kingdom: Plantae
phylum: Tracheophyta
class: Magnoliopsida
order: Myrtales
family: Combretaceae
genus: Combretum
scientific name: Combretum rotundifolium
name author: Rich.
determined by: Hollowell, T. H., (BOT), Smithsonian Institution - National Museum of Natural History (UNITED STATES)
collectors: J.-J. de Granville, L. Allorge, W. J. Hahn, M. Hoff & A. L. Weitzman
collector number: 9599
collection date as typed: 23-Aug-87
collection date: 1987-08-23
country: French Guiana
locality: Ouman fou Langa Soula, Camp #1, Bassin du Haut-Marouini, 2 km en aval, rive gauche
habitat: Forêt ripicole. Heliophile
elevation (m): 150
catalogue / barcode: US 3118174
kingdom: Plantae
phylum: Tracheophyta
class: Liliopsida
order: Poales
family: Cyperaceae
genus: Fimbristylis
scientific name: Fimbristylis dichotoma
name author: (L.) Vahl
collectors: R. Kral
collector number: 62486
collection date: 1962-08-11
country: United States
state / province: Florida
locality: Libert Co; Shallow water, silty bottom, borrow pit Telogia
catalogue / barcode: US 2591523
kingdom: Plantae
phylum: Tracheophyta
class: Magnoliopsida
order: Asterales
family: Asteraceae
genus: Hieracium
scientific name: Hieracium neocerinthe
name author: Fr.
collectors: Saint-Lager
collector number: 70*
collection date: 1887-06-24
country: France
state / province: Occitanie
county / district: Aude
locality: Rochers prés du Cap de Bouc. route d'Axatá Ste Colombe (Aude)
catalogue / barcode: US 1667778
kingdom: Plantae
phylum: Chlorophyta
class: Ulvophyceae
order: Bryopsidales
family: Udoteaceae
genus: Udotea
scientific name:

+++++

Objective ::
Present every line of the listing above as a numbered list, omitting any blank lines.

Finished exercise ::
1. kingdom: Plantae
2. phylum: Tracheophyta
3. class: Magnoliopsida
4. order: Myrtales
5. family: Combretaceae
6. genus: Combretum
7. scientific name: Combretum rotundifolium
8. name author: Rich.
9. determined by: Hollowell, T. H., (BOT), Smithsonian Institution - National Museum of Natural History (UNITED STATES)
10. collectors: J.-J. de Granville, L. Allorge, W. J. Hahn, M. Hoff & A. L. Weitzman
11. collector number: 9599
12. collection date as typed: 23-Aug-87
13. collection date: 1987-08-23
14. country: French Guiana
15. locality: Ouman fou Langa Soula, Camp #1, Bassin du Haut-Marouini, 2 km en aval, rive gauche
16. habitat: Forêt ripicole. Heliophile
17. elevation (m): 150
18. catalogue / barcode: US 3118174
19. kingdom: Plantae
20. phylum: Tracheophyta
21. class: Liliopsida
22. order: Poales
23. family: Cyperaceae
24. genus: Fimbristylis
25. scientific name: Fimbristylis dichotoma
26. name author: (L.) Vahl
27. collectors: R. Kral
28. collector number: 62486
29. collection date: 1962-08-11
30. country: United States
31. state / province: Florida
32. locality: Libert Co; Shallow water, silty bottom, borrow pit Telogia
33. catalogue / barcode: US 2591523
34. kingdom: Plantae
35. phylum: Tracheophyta
36. class: Magnoliopsida
37. order: Asterales
38. family: Asteraceae
39. genus: Hieracium
40. scientific name: Hieracium neocerinthe
41. name author: Fr.
42. collectors: Saint-Lager
43. collector number: 70*
44. collection date: 1887-06-24
45. country: France
46. state / province: Occitanie
47. county / district: Aude
48. locality: Rochers prés du Cap de Bouc. route d'Axatá Ste Colombe (Aude)
49. catalogue / barcode: US 1667778
50. kingdom: Plantae
51. phylum: Chlorophyta
52. class: Ulvophyceae
53. order: Bryopsidales
54. family: Udoteaceae
55. genus: Udotea
56. scientific name:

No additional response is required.